The Green Road serves up plenty of Irish angst

Green roadIrish authors have a magical way with words. When I’m reading a book by an Irish author I can almost hear the lilt in the story-teller’s voice. They do, however, have a tendency to write rather bleak stories that rarely have a happy ending. Not that this is a criticism; it’s just that when I read I like to be uplifted. Many years ago I tried to get through Angela’s Ashes by Frank McCourt. After reading several chapters of depressing narrative about dead babies, cold, damp tenant housing, starving children and drunken out-of-work husbands, I finally gave up. Despite the superb writing I just couldn’t take any more grief. In a way, Anne Enright’s The Green Road is true to the same genre of troubled Irish families but not nearly as dark and something compelled me to keep reading in case things turned around.

Rosaleen Madigan married beneath her station and produced four children, two boys and two girls, Constance, Dan, Emmet and Hanna, with her husband Pat in a west-coast village in County Clare. Rosaleen loved Pat and she loved her babies. But she ran into trouble when the children grew older and presented her with their individual challenges and personality quirks. As a result, she grew defensive and passive-aggressive. Her behaviour reminded me of Marie Barone from Everybody Loves Raymond. She martyred herself, became overly dramatic and frequently simply abdicated her responsibility. Family life was a troubled affair.

The lifestyles of her four children as adults were completely divergent. Unmarried son Emmet spent most of his time trying to save the world as an aid worker in Africa. Conflicted Dan moved to America to avoid having to confront his mother about being gay, and Canadian readers will enjoy the scenes from his life in Toronto. Constance, the eldest, married a local builder, had children of her own and enjoyed a comfortable lifestyle living near her mother, while enduring their strained relationship. Hanna, the youngest was the bohemian of the family. As a frustrated actor with a baby, she struggled with depression and a drinking problem, a source of stress with her partner.

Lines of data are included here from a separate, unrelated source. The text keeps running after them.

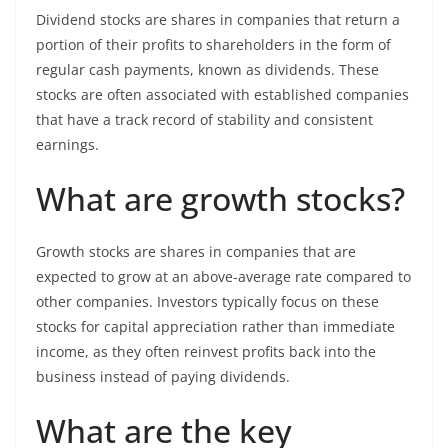
Dividend stocks are shares in companies that return a
portion of their profits to shareholders in the form of
regular cash payments, known as dividends. These
stocks are often associated with established companies
that have a track record of stability and consistent
earnings.
What are growth stocks?
Growth stocks are shares in companies that are
expected to grow at an above-average rate compared to
other companies. Investors typically focus on these
stocks for capital appreciation rather than immediate
income, as they often reinvest profits back into the
business instead of paying dividends.
What are the key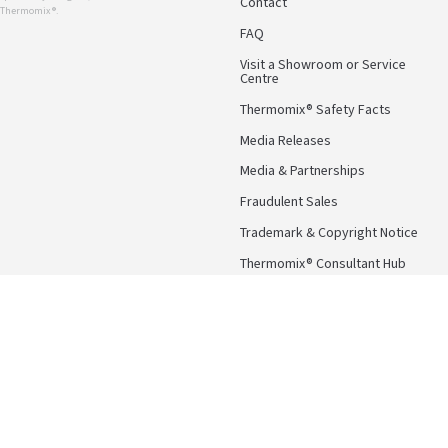
Contact
r Thermomix ®.
FAQ
Visit a Showroom or Service
Centre
Thermomix® Safety Facts
Media Releases
Media & Partnerships
Fraudulent Sales
Trademark & Copyright Notice
Thermomix® Consultant Hub
Follow Us
Facebook
Instagram
Pinterest
YouTube
Terms & Conditions
Privacy Po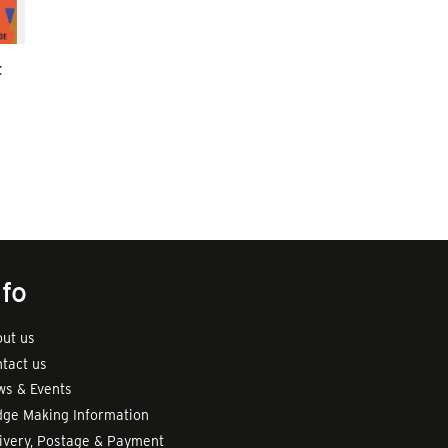
t
nfo
ut us
tact us
s & Events
ge Making Information
ivery, Postage & Payment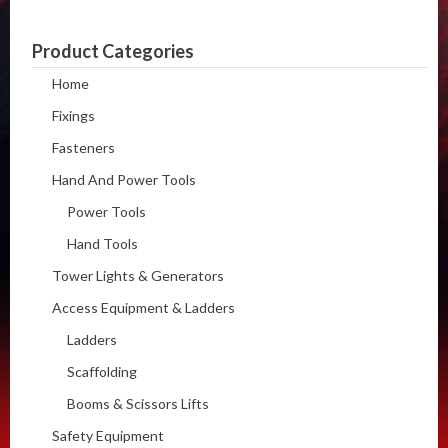
Product Categories
Home
Fixings
Fasteners
Hand And Power Tools
Power Tools
Hand Tools
Tower Lights & Generators
Access Equipment & Ladders
Ladders
Scaffolding
Booms & Scissors Lifts
Safety Equipment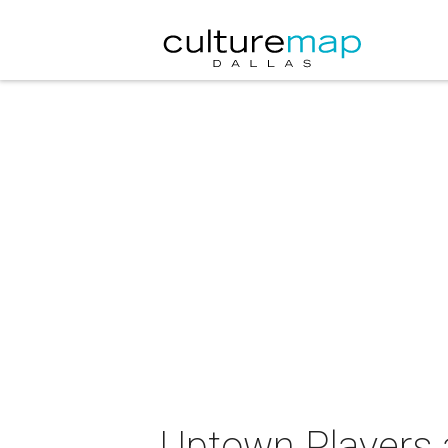
Uptown Players 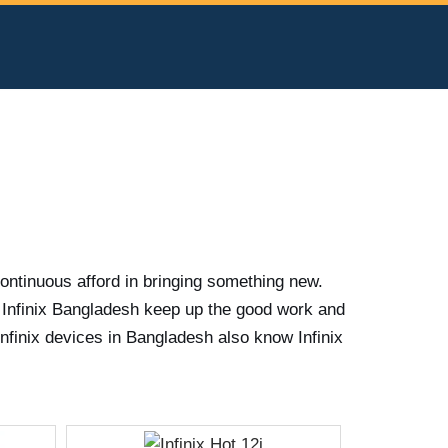
continuous afford in bringing something new.
 Infinix Bangladesh keep up the good work and
nfinix devices in Bangladesh also know Infinix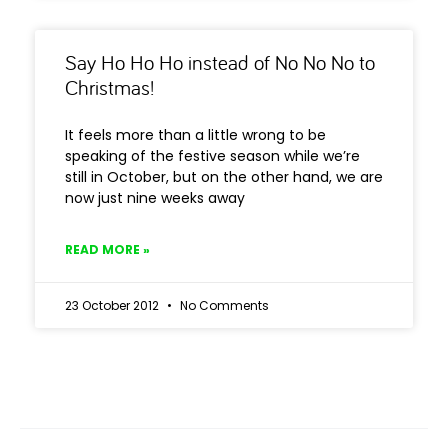
Say Ho Ho Ho instead of No No No to
Christmas!
It feels more than a little wrong to be
speaking of the festive season while we’re
still in October, but on the other hand, we are
now just nine weeks away
READ MORE »
23 October 2012
No Comments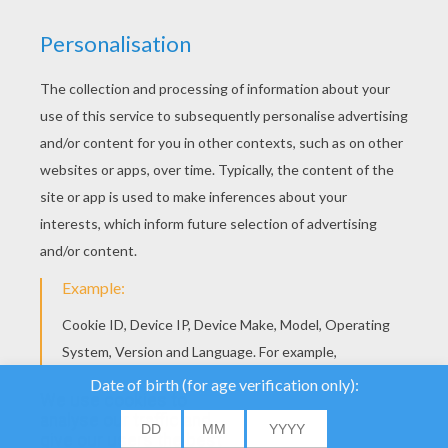
YOUR SCORE
We use cookies to
analyse our traffic and
give our users the best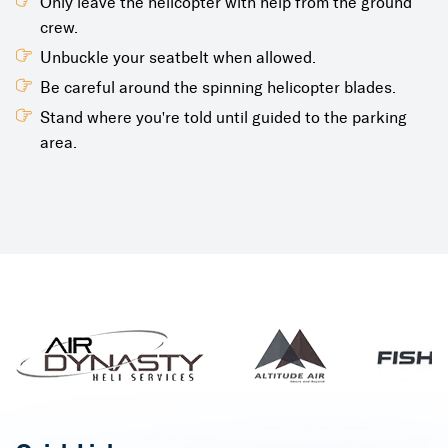
Only leave the helicopter with help from the ground
crew.
Unbuckle your seatbelt when allowed.
Be careful around the spinning helicopter blades.
Stand where you're told until guided to the parking
area.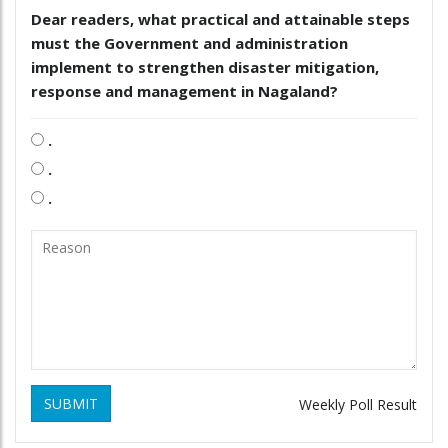
Dear readers, what practical and attainable steps
must the Government and administration
implement to strengthen disaster mitigation,
response and management in Nagaland?
.
.
.
SUBMIT
Weekly Poll Result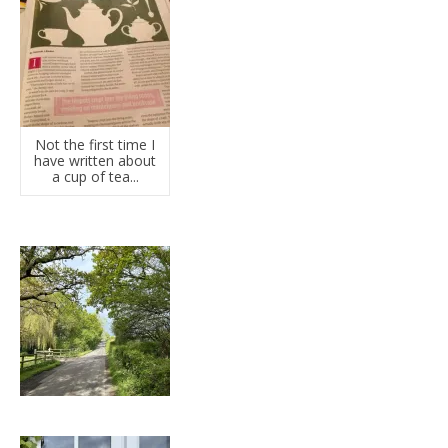
Not the first time I
have written about
a cup of tea...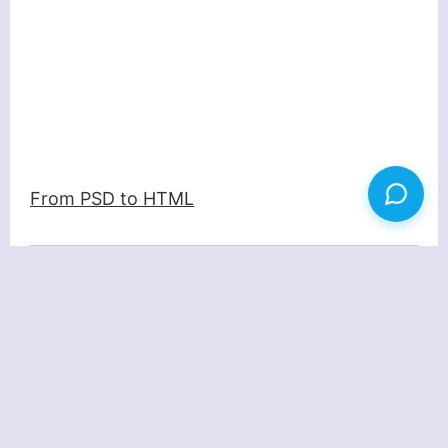
From PSD to HTML
In this tutorial you will learn how to slice up your design and
then use CSS and HTML to turn it into a powerful web
interface.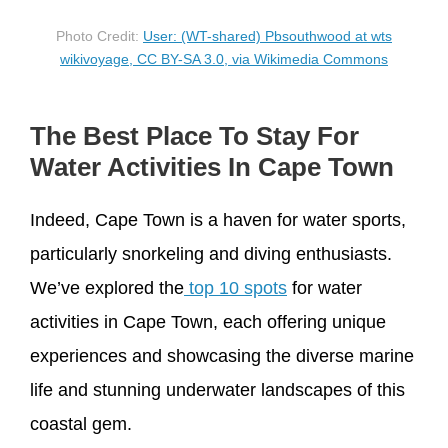
Photo Credit:
User: (WT-shared) Pbsouthwood at wts
wikivoyage, CC BY-SA 3.0, via Wikimedia Commons
The Best Place To Stay For
Water Activities In Cape Town
Indeed, Cape Town is a haven for water sports,
particularly snorkeling and diving enthusiasts.
We’ve explored the
top 10 spots
for water
activities in Cape Town, each offering unique
experiences and showcasing the diverse marine
life and stunning underwater landscapes of this
coastal gem.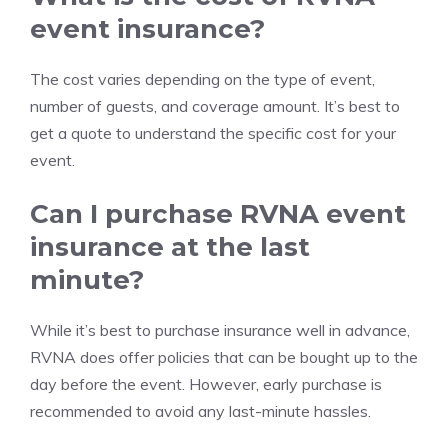
event insurance?
The cost varies depending on the type of event,
number of guests, and coverage amount. It’s best to
get a quote to understand the specific cost for your
event.
Can I purchase RVNA event
insurance at the last
minute?
While it’s best to purchase insurance well in advance,
RVNA does offer policies that can be bought up to the
day before the event. However, early purchase is
recommended to avoid any last-minute hassles.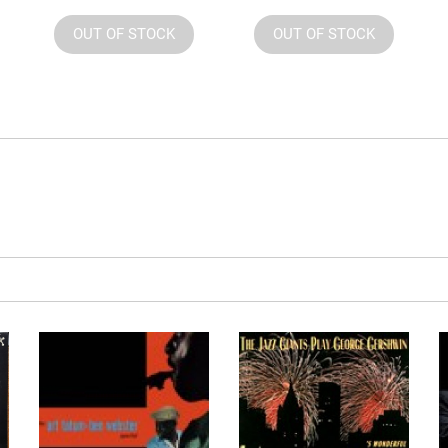
OUT OF STOCK
OUT OF STOCK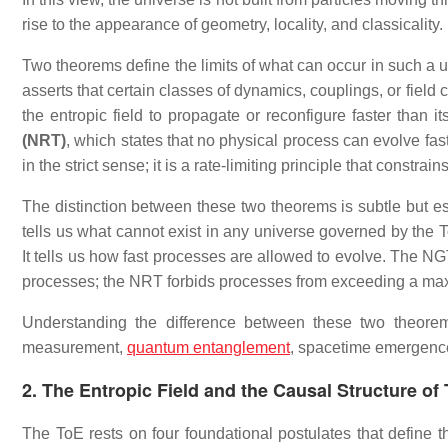
rise to the appearance of geometry, locality, and classicality.
Two theorems define the limits of what can occur in such a un
asserts that certain classes of dynamics, couplings, or fiel
the entropic field to propagate or reconfigure faster than i
(NRT)
, which states that no physical process can evolve fast
in the strict sense; it is a rate‑limiting principle that constr
The distinction between these two theorems is subtle but 
tells us what cannot exist in any universe governed by th
It tells us how fast processes are allowed to evolve. The NG
processes; the NRT forbids processes from exceeding a ma
Understanding the difference between these two theorems i
measurement,
quantum entanglement
, spacetime emergence,
2. The Entropic Field and the Causal Structure of
The ToE rests on four foundational postulates that define th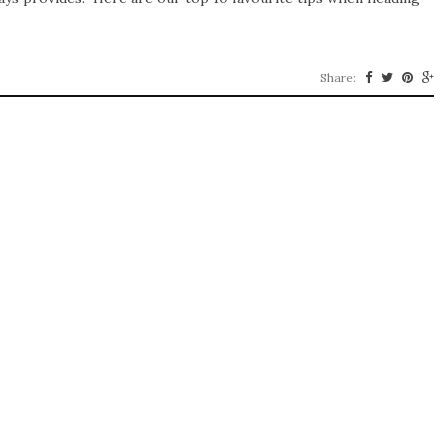
Share: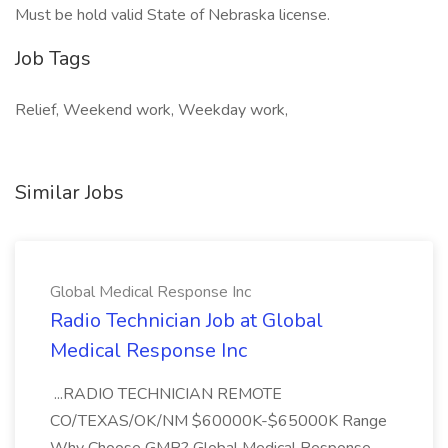
Must be hold valid State of Nebraska license.
Job Tags
Relief, Weekend work, Weekday work,
Similar Jobs
Global Medical Response Inc
Radio Technician Job at Global
Medical Response Inc
...RADIO TECHNICIAN REMOTE
CO/TEXAS/OK/NM $60000K-$65000K Range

Anne Enright writes in a way that I really enjoy reading. In fact, I find she accomplishes what everyone says Alice Munro does so well, but I find Enright’s prose more compelling. She describes seemingly mundane, colourless everyday scenes and activities with a delicate painter’s brush—frayed nerves during antagonistic family conversations in the kitchen; frustrations with simply trying to do the grocery shopping the day before Christmas; accepting the realization that life did not turn out the way you hoped it would. These are experiences we can all relate to and Enright makes them engaging. The Green Road is basically a character study and is a fast read. I enjoyed it and if you like to read about family dynamics in today’s world, I think you’ll enjoy it too, with its gentle touch of Irish angst.